Page-level text extractions
▶
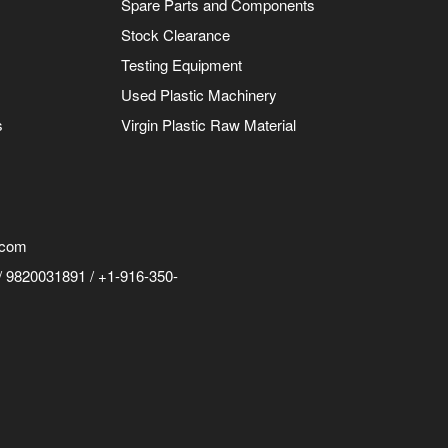
Spare Parts and Components
Stock Clearance
Testing Equipment
Used Plastic Machinery
s
Virgin Plastic Raw Material
.com
 9820031891 / +1-916-350-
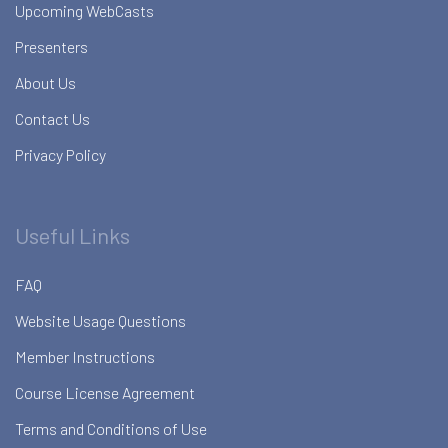
Upcoming WebCasts
Presenters
About Us
Contact Us
Privacy Policy
Useful Links
FAQ
Website Usage Questions
Member Instructions
Course License Agreement
Terms and Conditions of Use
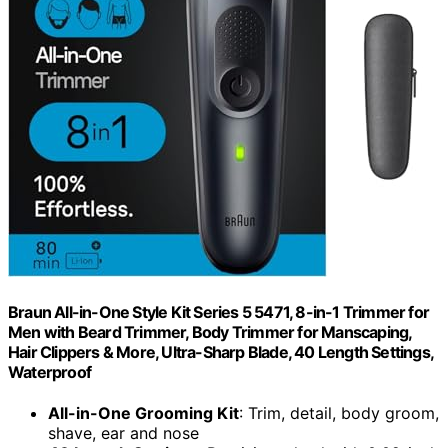
Braun All-in-One Style Kit Series 5 5471, 8-in-1 Trimmer for
Men with Beard Trimmer, Body Trimmer for Manscaping,
Hair Clippers & More, Ultra-Sharp Blade, 40 Length Settings,
Waterproof
All-in-One Grooming Kit
: Trim, detail, body groom,
shave, ear and nose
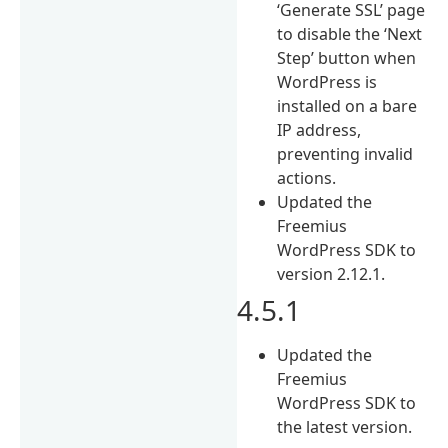
‘Generate SSL’ page
to disable the ‘Next
Step’ button when
WordPress is
installed on a bare
IP address,
preventing invalid
actions.
Updated the
Freemius
WordPress SDK to
version 2.12.1.
4.5.1
Updated the
Freemius
WordPress SDK to
the latest version.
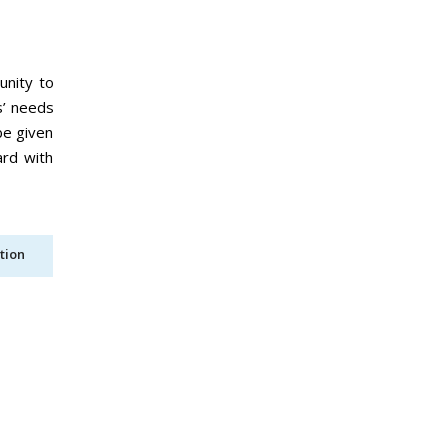
unity to
s’ needs
be given
ard with
tion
◀
What you will do
Reproduce all lines from the records above that include the word "Trimmer".

Response for this exercise
Braun All-in-One Style Kit Series 5 5471, 8-in-1 Trimmer for
Men with Beard Trimmer, Body Trimmer for Manscaping,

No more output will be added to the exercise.